In "Novel Interactions on the Keyboard," Hans Gellersen and Florian Block point out the distinct differences between the conventional computer keyboard and touch input displays, with the keyboard being highly evolved for "symbolic" interaction, while touch input displays are visual and dynamic but forgo tactile feedback. While some might see the keyboard as an anachronism, it is an extremely efficient form of input with physical properties—embossed keys, force feedback, and spring thresholds—that offer users considerable tactile feedback, allowing them to type quickly while looking at the screen.
However, it is possible to enhance and extend the traditional keyboard's form by combining it with an overlay to create a physical keyboard with a touch display layer that offers dynamic graphics output on each key. As Figure 2
shows, in the authors' prototype, the keyboard display is an extension of the graphical user interface that is in front of the user on the screen, managing the keyboard as a coherent display space. By making the keyboard another part of the display, the authors show that embodied interaction can leverage the skill sets that many of us already have, thus expanding the repertoire of what we can do. This approach could give users new ways to manipulate digital information.
Figure 2. Silicon keyboard skin. (a) A tabbed keyboard on which the top row of keys act as tabs for switching between different keyboard maps. (b) Selection of a hotkey temporarily overloads the adjacent keys with a menu of related options.
Addressing in-car interactive systems, Andreas Riener describes some of the advances in sensor and display technology that are part of current car dashboards and also introduces some that are forthcoming. In "Gestural Interaction in Vehicular Applications," Riener points out that this emerging design space is destined to grow in the future. As more applications for in-car computers appear, there is an increasing demand for technologies that will enable continuous cursor control on in-car screens, let drivers more intuitively select functions and menu items, and offer an alternative to the keyboard for text input. Indeed, the current proliferation of interactive buttons and switches can seriously distract drivers as they encourage participation in an extremely complex set of activities, including the use of multistage and modal controls, which, in turn, poses a threat to safety.
Focusing on infrastructure-less interfaces such as depth cameras, thermal imagery, and capacitive proximity sensing, the author describes two prototype systems developed by his research group; one uses a capacitive proximity sensing device and the other, shown in Figure 3
, uses an RGB-D camera to detect a more complex range of single finger, multifinger, and whole-hand gestures. The author describes the design process in which he selected the application, developed the interface, and conducted an evaluation.
Figure 3. In-car interactive system. The system uses a depth camera to detect complex gestures, making it possible for the driver to execute multiple tasks simultaneously with one gesture.
In "Multisurface Interaction in the WILD Room," Michel Beaudouin-Lafon and coauthors describe their multi-service collaboration environment, shown in Figure 4
, that is designed for the analysis of large and complex data-sets. The key insight the authors offer is that, rather than distributing information across a variety of surfaces, the WILD platform distributes interaction across those surfaces.
Figure 4. Multisurface interaction.

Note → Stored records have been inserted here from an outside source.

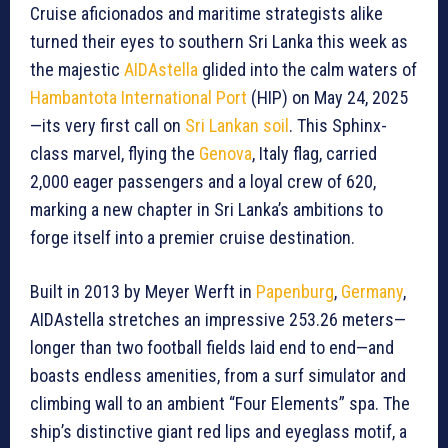
Cruise aficionados and maritime strategists alike
turned their eyes to southern Sri Lanka this week as
the majestic
AIDAstella
glided into the calm waters of
Hambantota International Port
(HIP) on May 24, 2025
—its very first call on
Sri Lankan soil
. This Sphinx-
class marvel, flying the
Genova
, Italy flag, carried
2,000 eager passengers and a loyal crew of 620,
marking a new chapter in Sri Lanka’s ambitions to
forge itself into a premier cruise destination.
Built in 2013 by Meyer Werft in
Papenburg
,
Germany
,
AIDAstella stretches an impressive 253.26 meters—
longer than two football fields laid end to end—and
boasts endless amenities, from a surf simulator and
climbing wall to an ambient “Four Elements” spa. The
ship’s distinctive giant red lips and eyeglass motif, a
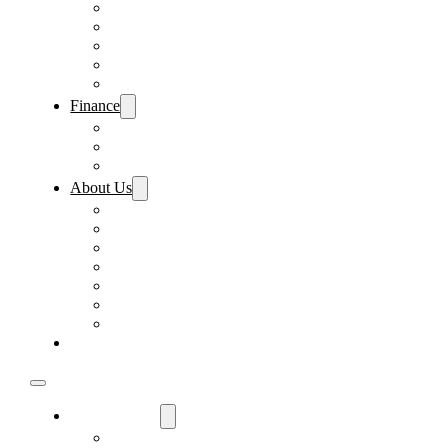
Pre-Paid Maintenance
Tire & Wheel Protection
Paint & Fabric Protection
Wear & Tear Protection
Key Repair & Replacement
Finance
Fast & Easy Credit Approval
Sales Financing
Lenders
About Us
Meet Our Staff
Careers
Directions
Driver’s Mart Promises
Contact Us
Reviews
Supported Charities
Find My Car
Used Cars For Sale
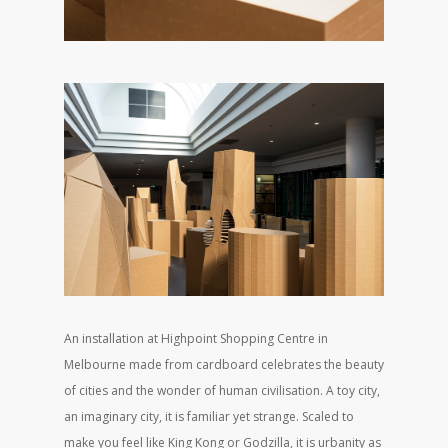
An installation at Highpoint Shopping Centre in
Melbourne made from cardboard celebrates the beauty
of cities and the wonder of human civilisation. A toy city,
an imaginary city, it is familiar yet strange. Scaled to
make you feel like King Kong or Godzilla, it is urbanity as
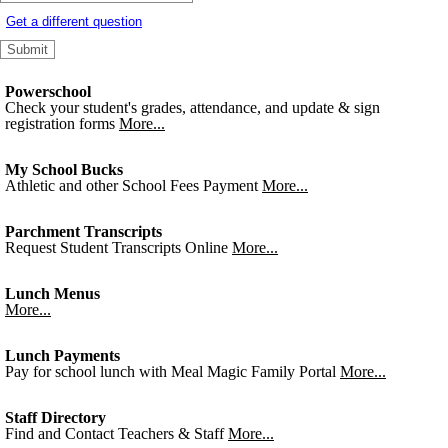
Get a different question
Powerschool
Check your student's grades, attendance, and update & sign
registration forms
More...
My School Bucks
Athletic and other School Fees Payment
More...
Parchment Transcripts
Request Student Transcripts Online
More...
Lunch Menus
More...
Lunch Payments
Pay for school lunch with Meal Magic Family Portal
More...
Staff Directory
Find and Contact Teachers & Staff
More...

Wall display in the WILD room consists of 32 off-the-shelf 30-inch monitors organized in an 8 × 4 grid.
WILD incorporates four strategies for managing complex scientific data: navigation through visualizations and simulations of hundreds of thousands of data points; comparison of related images; juxtaposition of different forms of data such as research articles and graphics; and communication with remote colleagues.
The authors describe their participatory design approach, offer a detailed description of a design space for multiple kinds of interaction, and introduce a concept in which an instrument mediates interaction between the uwser and the object of interest. For example, pointing instruments can select items, while drag-and-drop instruments can move them. Instruments are independent of the objects upon which they operate, and multiple instruments can be used at one time.
In "Open Sesame: Design Guidelines for Invisible Passwords," Andrea Bianchi, Ian Oakley, and Dong-Soo Kwon discuss novel approaches to nonvisual, haptic PIN (personal identification number) entry systems, like the one shown in Figure 5
. Through empirical study and a literature review, they provide an analysis of different implementations and offer suggestions for the design of new systems and methods.
Figure 5. Nonvisual, haptic PIN entry system. The haptic wheel is an alternative mechanism that communicates structured nonvisual information by counting the number of simple, short, pulse-like stimuli in a temporal sequence.
The authors argue that PIN entry systems tend to be particularly vulnerable to attacks because users can be observed while entering data onto a keypad. While nonvisual PINs are not observable, learning how to use these systems can be challenging. For example, the system might require a user to input data by applying different levels of pressure on different parts of a responsive screen or key-based interface. Although it might be fairly easy to remember graphical gesture points, understanding when and how much pressure to apply in a designated location can be difficult. The authors present an overview of several systems and offer insights into how easy they are to use.
In a contribution to the Invisible Computing column that parallels the theme of this special issue, Gary Marsden and coauthors offer a look at how technology is affecting the developing world. "Making Technology Invisible in the Developing World" describes three projects, two based in India and the other in South Africa, that use innovative interaction technologies to help users gain access to information despite cost and literacy barriers.
The contributions selected for inclusion in this special issue are intended to provide an introduction to some of the most exciting developments in research on interaction with devices beyond the traditional keyboard and mouse. We invite readers to expand on the work described in these articles and explore yet other potential application areas.